## GOAL
Pull out every line in the records that contains the string "oppositeDirection" and copy each one in full. Case counts.

* begin *

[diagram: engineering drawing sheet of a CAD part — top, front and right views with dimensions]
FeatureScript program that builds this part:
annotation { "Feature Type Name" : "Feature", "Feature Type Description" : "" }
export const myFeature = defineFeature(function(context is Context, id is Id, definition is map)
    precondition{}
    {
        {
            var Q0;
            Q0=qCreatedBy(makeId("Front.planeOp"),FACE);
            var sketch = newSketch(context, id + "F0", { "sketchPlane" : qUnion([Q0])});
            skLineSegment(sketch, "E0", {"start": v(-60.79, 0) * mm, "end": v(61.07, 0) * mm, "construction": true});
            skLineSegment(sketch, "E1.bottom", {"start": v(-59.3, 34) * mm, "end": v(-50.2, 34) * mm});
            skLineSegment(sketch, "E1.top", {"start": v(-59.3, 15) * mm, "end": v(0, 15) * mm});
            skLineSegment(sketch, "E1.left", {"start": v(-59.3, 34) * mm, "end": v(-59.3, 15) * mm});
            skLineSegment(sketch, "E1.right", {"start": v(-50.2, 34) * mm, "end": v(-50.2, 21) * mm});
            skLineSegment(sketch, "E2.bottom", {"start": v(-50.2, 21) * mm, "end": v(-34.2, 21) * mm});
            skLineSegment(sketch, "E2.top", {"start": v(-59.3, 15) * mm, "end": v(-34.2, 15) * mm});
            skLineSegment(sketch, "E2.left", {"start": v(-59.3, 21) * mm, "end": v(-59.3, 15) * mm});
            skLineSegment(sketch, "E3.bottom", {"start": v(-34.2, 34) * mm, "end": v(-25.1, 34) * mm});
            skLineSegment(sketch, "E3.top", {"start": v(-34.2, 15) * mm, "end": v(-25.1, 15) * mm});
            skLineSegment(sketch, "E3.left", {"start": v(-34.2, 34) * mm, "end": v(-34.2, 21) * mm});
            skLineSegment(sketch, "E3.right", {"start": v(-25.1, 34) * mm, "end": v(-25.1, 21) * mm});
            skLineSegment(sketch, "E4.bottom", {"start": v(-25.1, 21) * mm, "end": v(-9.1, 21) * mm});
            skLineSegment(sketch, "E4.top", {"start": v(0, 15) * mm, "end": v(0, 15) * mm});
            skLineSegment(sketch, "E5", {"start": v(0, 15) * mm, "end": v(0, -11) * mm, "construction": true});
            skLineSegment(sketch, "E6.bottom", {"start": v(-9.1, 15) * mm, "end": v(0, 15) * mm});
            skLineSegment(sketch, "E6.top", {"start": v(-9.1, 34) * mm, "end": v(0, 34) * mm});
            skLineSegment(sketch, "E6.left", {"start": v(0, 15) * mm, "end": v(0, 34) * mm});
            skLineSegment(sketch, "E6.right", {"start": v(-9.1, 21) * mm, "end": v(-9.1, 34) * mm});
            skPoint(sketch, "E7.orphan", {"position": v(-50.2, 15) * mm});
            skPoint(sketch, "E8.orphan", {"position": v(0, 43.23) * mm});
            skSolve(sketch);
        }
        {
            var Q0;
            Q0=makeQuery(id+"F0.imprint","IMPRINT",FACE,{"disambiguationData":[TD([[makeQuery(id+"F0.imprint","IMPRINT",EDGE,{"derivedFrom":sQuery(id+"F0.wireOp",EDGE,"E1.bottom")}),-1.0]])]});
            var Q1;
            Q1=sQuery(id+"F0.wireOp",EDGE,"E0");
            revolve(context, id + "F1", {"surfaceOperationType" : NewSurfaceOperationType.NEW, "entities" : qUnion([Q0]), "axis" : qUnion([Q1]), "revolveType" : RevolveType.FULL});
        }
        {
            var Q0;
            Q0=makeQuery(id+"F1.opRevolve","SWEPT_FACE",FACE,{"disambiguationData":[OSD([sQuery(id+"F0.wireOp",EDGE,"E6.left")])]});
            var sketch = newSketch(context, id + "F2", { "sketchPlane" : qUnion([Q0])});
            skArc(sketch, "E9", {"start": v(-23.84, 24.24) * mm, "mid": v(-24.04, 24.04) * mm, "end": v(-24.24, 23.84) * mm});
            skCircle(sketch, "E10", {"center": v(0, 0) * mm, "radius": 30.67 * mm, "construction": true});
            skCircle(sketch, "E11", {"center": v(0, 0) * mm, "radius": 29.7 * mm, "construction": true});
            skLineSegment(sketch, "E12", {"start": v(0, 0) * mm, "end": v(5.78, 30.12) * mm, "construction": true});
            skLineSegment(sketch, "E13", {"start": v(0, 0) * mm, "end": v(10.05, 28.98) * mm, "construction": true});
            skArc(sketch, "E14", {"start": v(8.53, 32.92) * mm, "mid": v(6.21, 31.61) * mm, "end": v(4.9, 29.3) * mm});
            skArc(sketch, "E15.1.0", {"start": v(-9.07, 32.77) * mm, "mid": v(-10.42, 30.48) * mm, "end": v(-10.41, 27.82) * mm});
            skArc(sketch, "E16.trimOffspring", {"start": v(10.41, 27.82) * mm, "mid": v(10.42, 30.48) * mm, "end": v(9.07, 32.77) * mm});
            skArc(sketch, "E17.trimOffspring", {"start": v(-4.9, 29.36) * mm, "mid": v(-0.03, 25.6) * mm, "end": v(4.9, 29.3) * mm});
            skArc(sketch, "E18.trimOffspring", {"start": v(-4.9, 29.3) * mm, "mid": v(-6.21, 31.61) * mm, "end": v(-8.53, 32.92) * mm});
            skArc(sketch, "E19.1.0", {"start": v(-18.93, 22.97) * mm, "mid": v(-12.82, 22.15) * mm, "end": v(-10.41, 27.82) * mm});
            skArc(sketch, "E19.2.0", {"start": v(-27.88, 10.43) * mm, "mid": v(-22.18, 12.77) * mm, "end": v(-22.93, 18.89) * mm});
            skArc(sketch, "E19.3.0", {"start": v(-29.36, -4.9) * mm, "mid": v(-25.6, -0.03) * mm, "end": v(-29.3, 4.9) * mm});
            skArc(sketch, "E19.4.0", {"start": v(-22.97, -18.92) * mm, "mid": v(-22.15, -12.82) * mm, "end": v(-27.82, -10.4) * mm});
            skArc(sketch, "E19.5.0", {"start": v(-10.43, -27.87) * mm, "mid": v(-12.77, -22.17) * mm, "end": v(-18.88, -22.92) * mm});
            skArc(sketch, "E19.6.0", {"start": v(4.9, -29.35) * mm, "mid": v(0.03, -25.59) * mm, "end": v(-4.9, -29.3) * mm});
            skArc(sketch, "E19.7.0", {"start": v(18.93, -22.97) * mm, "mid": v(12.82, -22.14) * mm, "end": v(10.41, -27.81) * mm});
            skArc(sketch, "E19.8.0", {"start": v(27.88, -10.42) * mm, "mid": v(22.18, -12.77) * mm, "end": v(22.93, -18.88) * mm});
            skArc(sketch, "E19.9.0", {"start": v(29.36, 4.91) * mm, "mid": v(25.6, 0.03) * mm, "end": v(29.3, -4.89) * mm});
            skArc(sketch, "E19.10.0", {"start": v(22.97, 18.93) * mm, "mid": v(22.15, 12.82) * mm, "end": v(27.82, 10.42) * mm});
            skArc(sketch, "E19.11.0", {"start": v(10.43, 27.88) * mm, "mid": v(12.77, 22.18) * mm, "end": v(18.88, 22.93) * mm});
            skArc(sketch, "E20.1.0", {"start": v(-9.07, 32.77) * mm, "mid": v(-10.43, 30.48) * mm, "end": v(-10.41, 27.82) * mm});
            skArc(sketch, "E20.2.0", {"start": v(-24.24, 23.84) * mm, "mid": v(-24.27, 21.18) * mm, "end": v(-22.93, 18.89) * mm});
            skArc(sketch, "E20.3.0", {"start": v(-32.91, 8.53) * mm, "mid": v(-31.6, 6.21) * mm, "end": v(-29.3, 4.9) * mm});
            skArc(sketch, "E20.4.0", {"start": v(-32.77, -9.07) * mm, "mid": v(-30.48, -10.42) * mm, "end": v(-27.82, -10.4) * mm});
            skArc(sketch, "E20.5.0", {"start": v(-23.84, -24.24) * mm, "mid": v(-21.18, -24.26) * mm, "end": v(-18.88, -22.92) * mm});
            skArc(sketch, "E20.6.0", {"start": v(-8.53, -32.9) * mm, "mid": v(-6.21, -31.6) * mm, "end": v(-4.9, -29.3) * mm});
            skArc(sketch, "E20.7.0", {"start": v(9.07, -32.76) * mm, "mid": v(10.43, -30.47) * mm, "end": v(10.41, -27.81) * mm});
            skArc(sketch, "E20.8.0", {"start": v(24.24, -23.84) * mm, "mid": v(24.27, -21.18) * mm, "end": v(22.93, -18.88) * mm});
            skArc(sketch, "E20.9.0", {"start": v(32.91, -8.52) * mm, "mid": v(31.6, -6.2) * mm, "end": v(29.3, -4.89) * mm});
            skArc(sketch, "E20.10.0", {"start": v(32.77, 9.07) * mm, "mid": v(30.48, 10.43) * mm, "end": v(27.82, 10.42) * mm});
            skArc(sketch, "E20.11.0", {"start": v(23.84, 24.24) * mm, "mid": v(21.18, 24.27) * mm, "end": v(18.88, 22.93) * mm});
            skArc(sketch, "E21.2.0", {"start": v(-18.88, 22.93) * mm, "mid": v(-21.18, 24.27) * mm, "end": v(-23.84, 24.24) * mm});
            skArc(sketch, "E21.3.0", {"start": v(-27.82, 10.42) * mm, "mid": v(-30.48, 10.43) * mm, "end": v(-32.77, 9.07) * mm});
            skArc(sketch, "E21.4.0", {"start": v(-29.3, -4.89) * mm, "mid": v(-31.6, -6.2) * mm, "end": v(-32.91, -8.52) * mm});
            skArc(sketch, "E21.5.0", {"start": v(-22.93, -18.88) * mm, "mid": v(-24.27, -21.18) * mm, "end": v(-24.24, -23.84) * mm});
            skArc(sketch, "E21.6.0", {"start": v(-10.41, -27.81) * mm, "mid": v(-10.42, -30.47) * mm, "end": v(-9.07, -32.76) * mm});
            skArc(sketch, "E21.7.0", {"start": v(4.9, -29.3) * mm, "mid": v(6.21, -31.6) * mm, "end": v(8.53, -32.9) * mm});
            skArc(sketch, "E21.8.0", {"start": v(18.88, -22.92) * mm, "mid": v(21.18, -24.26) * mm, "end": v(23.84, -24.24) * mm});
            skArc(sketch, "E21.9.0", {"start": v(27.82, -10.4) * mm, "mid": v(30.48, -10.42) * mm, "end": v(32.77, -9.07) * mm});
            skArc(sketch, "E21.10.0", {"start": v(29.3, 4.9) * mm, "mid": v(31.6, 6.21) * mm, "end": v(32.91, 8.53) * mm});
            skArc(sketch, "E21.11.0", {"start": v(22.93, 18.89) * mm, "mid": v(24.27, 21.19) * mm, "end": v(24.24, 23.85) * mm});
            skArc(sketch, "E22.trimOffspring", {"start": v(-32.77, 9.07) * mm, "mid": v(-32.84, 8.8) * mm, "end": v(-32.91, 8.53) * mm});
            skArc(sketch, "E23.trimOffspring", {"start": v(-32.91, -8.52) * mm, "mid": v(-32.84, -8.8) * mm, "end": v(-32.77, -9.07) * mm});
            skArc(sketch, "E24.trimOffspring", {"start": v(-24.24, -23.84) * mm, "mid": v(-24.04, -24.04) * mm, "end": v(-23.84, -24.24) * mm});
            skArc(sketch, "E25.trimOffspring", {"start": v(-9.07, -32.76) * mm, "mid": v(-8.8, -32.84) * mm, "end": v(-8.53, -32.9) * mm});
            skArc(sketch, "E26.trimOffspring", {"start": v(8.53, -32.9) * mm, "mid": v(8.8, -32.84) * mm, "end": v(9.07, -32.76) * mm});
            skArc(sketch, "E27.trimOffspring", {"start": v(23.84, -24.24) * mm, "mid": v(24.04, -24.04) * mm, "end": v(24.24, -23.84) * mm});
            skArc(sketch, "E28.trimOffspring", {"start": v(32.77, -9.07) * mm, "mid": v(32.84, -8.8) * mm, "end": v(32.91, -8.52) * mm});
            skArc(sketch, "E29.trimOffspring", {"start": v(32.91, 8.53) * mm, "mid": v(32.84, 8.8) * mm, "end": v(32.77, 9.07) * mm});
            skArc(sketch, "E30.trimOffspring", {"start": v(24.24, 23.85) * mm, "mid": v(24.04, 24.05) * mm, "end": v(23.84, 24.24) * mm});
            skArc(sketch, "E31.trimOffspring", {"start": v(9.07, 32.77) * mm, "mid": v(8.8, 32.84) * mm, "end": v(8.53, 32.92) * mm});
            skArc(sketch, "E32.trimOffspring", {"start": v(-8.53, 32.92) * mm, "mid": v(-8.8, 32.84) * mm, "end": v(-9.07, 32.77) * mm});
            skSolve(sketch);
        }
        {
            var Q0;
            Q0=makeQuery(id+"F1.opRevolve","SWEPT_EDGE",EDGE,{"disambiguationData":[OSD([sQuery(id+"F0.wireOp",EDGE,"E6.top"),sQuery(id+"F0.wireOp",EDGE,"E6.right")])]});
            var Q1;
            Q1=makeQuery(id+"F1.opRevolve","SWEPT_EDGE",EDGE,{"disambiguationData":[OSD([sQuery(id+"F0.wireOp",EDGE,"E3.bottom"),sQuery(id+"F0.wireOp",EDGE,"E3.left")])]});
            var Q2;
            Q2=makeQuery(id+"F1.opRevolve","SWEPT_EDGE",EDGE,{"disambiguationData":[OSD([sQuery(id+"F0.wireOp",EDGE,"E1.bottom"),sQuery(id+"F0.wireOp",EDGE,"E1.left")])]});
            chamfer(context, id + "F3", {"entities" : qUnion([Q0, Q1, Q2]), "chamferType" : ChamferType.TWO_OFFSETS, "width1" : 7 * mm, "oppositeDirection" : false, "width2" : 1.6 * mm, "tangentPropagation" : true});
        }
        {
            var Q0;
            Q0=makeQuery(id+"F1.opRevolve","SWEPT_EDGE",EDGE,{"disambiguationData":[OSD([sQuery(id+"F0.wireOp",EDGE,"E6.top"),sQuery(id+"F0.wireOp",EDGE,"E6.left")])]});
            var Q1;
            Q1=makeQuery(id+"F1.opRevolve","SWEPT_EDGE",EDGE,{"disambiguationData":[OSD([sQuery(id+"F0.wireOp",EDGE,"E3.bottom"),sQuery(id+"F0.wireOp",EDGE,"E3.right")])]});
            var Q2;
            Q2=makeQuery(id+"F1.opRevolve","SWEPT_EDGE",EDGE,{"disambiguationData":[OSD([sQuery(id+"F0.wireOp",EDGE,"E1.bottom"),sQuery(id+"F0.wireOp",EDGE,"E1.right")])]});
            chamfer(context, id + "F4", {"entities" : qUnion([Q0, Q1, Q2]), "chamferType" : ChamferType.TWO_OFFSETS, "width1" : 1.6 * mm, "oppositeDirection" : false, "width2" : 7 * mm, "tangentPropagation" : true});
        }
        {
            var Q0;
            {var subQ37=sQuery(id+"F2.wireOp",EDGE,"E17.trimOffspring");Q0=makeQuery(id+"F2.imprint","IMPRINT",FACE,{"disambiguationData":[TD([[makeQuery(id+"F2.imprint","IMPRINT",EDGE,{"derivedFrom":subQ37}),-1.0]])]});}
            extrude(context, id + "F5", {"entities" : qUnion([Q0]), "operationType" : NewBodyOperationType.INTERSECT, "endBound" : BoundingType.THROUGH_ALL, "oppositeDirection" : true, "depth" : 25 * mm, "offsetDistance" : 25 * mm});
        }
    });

* end *

## ANSWER TO THE PROBLEM
            chamfer(context, id + "F3", {"entities" : qUnion([Q0, Q1, Q2]), "chamferType" : ChamferType.TWO_OFFSETS, "width1" : 7 * mm, "oppositeDirection" : false, "width2" : 1.6 * mm, "tangentPropagation" : true});
            chamfer(context, id + "F4", {"entities" : qUnion([Q0, Q1, Q2]), "chamferType" : ChamferType.TWO_OFFSETS, "width1" : 1.6 * mm, "oppositeDirection" : false, "width2" : 7 * mm, "tangentPropagation" : true});
            extrude(context, id + "F5", {"entities" : qUnion([Q0]), "operationType" : NewBodyOperationType.INTERSECT, "endBound" : BoundingType.THROUGH_ALL, "oppositeDirection" : true, "depth" : 25 * mm, "offsetDistance" : 25 * mm});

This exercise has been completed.